For most people, such an outlay is inconceivable, which is why Shure and some of the other big names have lowered their prices and come up with more pocket-friendly earphones such as the Shure SE102s.

The Shure SE102s are Shure's earphones for "aspiring audiophiles". In other words, if you can't wait to discard the uncomfortable plastic earbuds that came supplied with your MP3 player in favour of ones that deliver really good sound that you - and you alone - can enjoy, these are for you.

Rather than cancelling out the background noise around you, Shure describes its Shure SE102 earphones as "sound isolating". Dynamic micro-speakers within the earphones deliver the sound straight to the ear, with up to 90 of background noise cut out in the process.

The Shure SE102 earphones certainly deliver some impressive sound. We used them with our DAB radio as well as trying them with three different MP3 players. The diagrams supplied as part of the packaging suggest you wrap the cable round the back of your ear and use that to help secure the earphones in place. This took a bit of getting used to, but was more successful once we'd swapped the rather large sleeves for a smaller pair. Shure supplies three sizes.

There's also a cable extender in the Shure SE102's box, so you can add extra length if you prefer. The standard cable is just about the right length if you've got them attached to an iPod or mobile phone in your pocket, but you'll need the extension attached if you're listening to music stored on the laptop you're working at, for example.
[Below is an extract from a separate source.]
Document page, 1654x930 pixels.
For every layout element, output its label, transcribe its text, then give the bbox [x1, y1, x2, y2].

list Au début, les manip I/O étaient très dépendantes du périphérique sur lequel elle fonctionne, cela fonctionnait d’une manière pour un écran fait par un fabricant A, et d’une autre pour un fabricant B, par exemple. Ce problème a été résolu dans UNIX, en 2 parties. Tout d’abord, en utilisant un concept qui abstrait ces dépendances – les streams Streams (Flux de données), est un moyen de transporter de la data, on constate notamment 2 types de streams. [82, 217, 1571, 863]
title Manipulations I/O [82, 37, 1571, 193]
The Shure SE102's main cables are slightly thicker and noticeably stiffer than those you get on cheaper earphones. At the business end of them is a sizable nub containing the micro speakers. It's a far chunkier design than on some of the more expensive Shure earphones we've tried, but they are actually very light.

The Shure SE102s come with their own drawstring pouch in which to stash them and any alternative fittings you want and, assuming you get on well with the over-the-back-of-your-ear arrangement, we can't see a real issue with the design.

However, we found the Shure SE102s noticeably louder than some of the other in-ear earphones we tried. The sound was a little harsh but once we'd got a comfortable ear fitting and adjusted the volume, the sound isolation was good.


These Shure earphones are better than the standard ones you get with budget music players, but if you've bought a quality MP3 player from Sony or Philips, you're likely to have some half-decent earphones as part of the package and these don't add much over and above those. We also found it tricky to get them to stay put.